I'm wondering if this is possible.
I have html like so:
<p>
<font face="Georgia">
<b>History</b><br> <br>Two of the polysaccharides used in the manufacture of...</font>
<a title="PubMed" href="http://www.www.gov/pubmed/" target="_blank">
<font face="Georgia">) and this web site for new development by...well as Self Affirmed Medical Food GRAS status.
</font>
</p>
<p>
<font face="Georgia">[READMORE]</font>
</p>
<p><font face="Georgia"><br><strong>Proprietary Composition</strong><br>
<br>The method in which soluble fibres are made into... REST OF ARTICLE...
</p>
Yes, it's ugly html and it comes from a WYSIWYG so I have little control over it.
What I want to do is search for [READMORE] in the document, remove any parent tags ( in this case, the <font>
and the <p>
tags ) and replace them with a readmore link while wrapping the REST of the document in a giant `...rest of article...

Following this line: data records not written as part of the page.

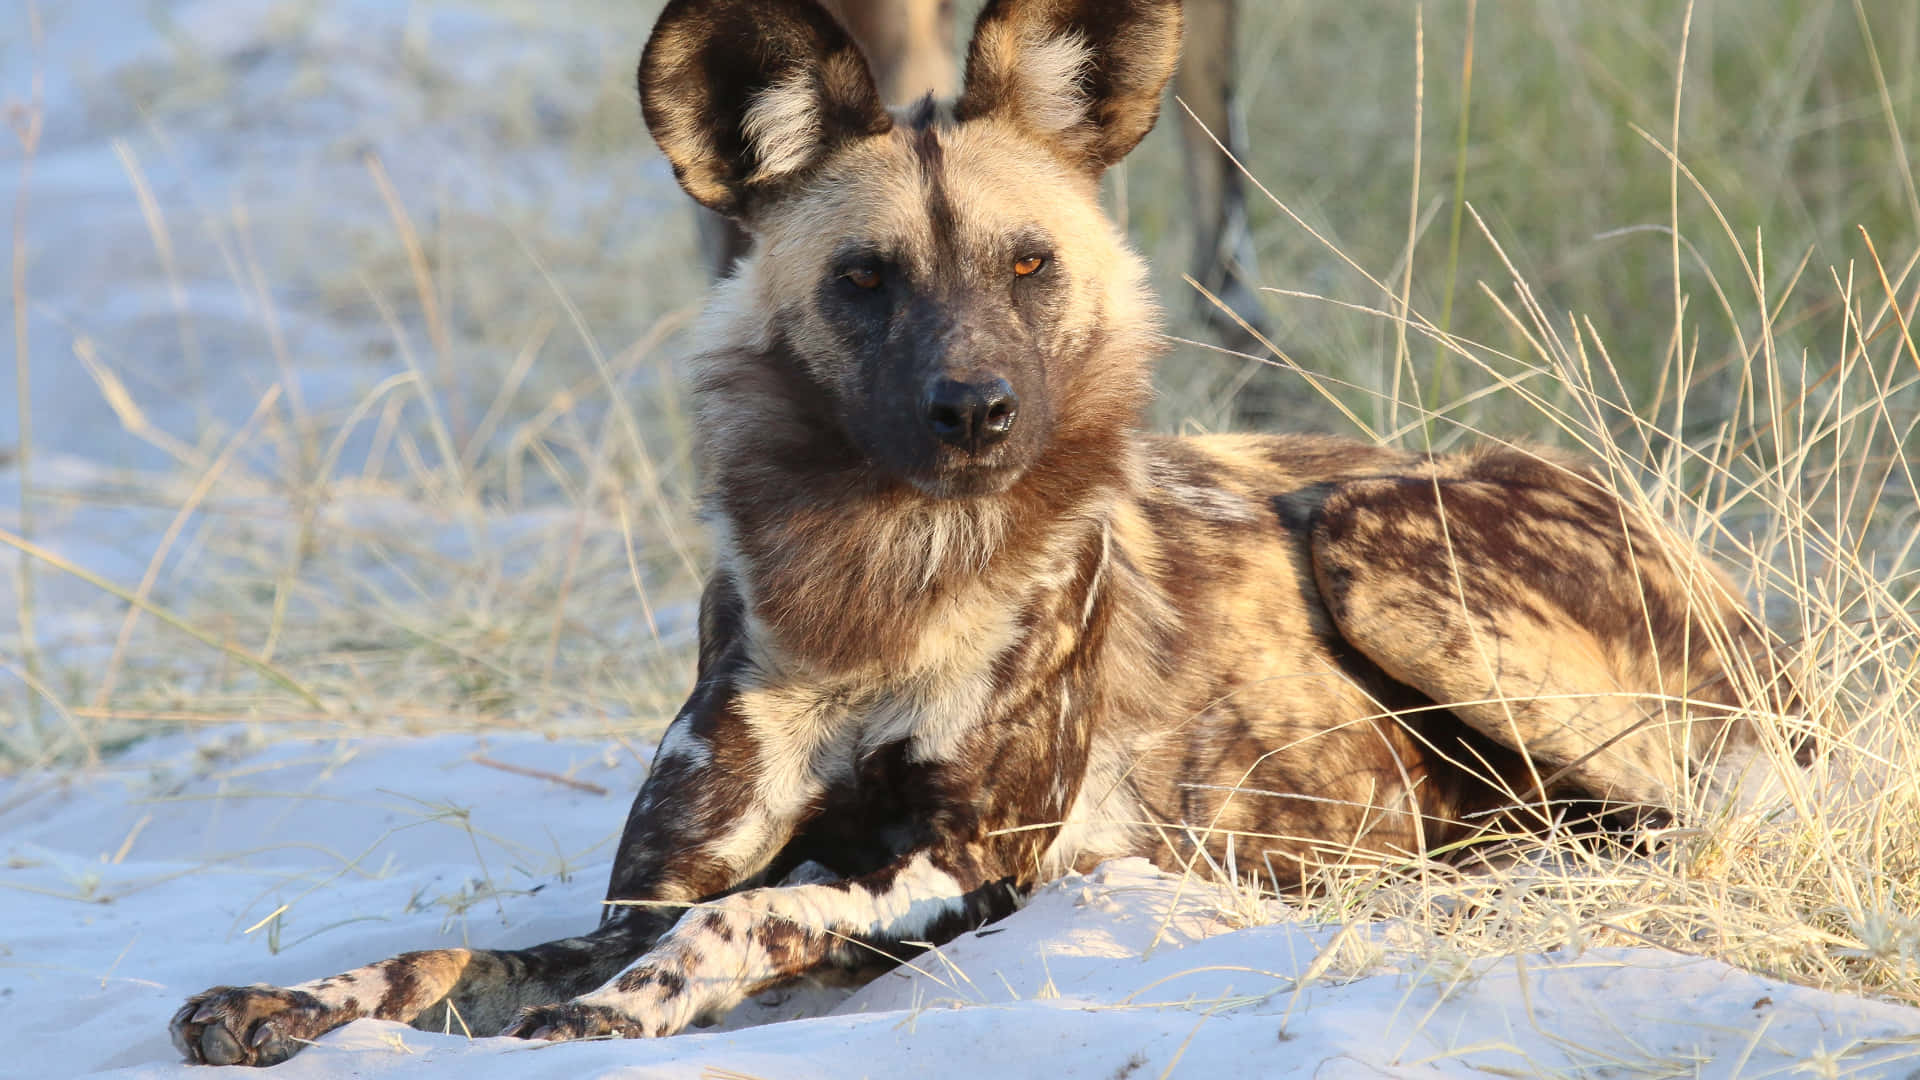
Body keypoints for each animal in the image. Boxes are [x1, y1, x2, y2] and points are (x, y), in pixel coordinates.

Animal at [168, 0, 1797, 1060]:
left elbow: (746, 923)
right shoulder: (643, 892)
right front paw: (289, 1004)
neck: (875, 589)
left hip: (1376, 534)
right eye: (864, 279)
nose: (977, 412)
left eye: (1029, 264)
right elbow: (441, 956)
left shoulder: (967, 868)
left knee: (1686, 822)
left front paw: (616, 1016)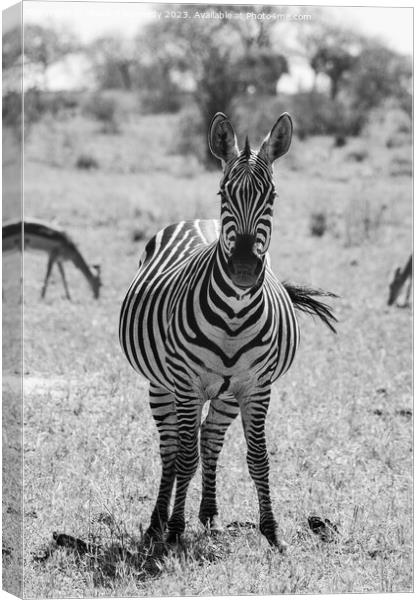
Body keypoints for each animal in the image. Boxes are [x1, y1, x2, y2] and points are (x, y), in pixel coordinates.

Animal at [119, 112, 338, 552]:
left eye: (272, 196)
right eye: (224, 193)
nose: (243, 271)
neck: (234, 316)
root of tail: (198, 221)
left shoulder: (256, 386)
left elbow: (258, 458)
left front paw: (273, 533)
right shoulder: (186, 384)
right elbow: (184, 459)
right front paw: (174, 531)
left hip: (225, 394)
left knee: (210, 439)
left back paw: (210, 516)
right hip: (161, 384)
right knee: (172, 449)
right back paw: (157, 525)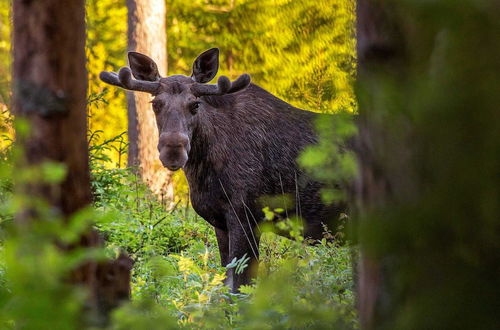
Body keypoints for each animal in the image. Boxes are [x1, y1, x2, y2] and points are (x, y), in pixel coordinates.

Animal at [99, 49, 346, 292]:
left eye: (195, 105)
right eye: (155, 103)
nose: (173, 151)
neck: (203, 172)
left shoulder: (246, 215)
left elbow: (238, 286)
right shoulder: (221, 222)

I'm pretty sure the HtmlAgilityPack will get me part of the way there, but I'm just trying to figure out where to start.
So far, I'm pretty sure that I have to use htmlDoc.DocumentNode.SelectSingleNode(//p[text()="[READMORE]"])
or something. I'm not too familiar with XPATH.
For my documents, the readmore may or may not be in a nested font
tag.
Also, in some cases, it may not be in a tag at all, but rather at the document root. I can just do a regular search and replace in that case and it should be straightforward.
My ideal situation would be something like this (PSEUDOCODE)
var node = SelectNodeContaining("[READMORE]").
node.Replace( "link here" );
node.RestOfDocument().Wrap("<div class='wrapper'");
I know, I'm dreaming... but I hope this makes sense.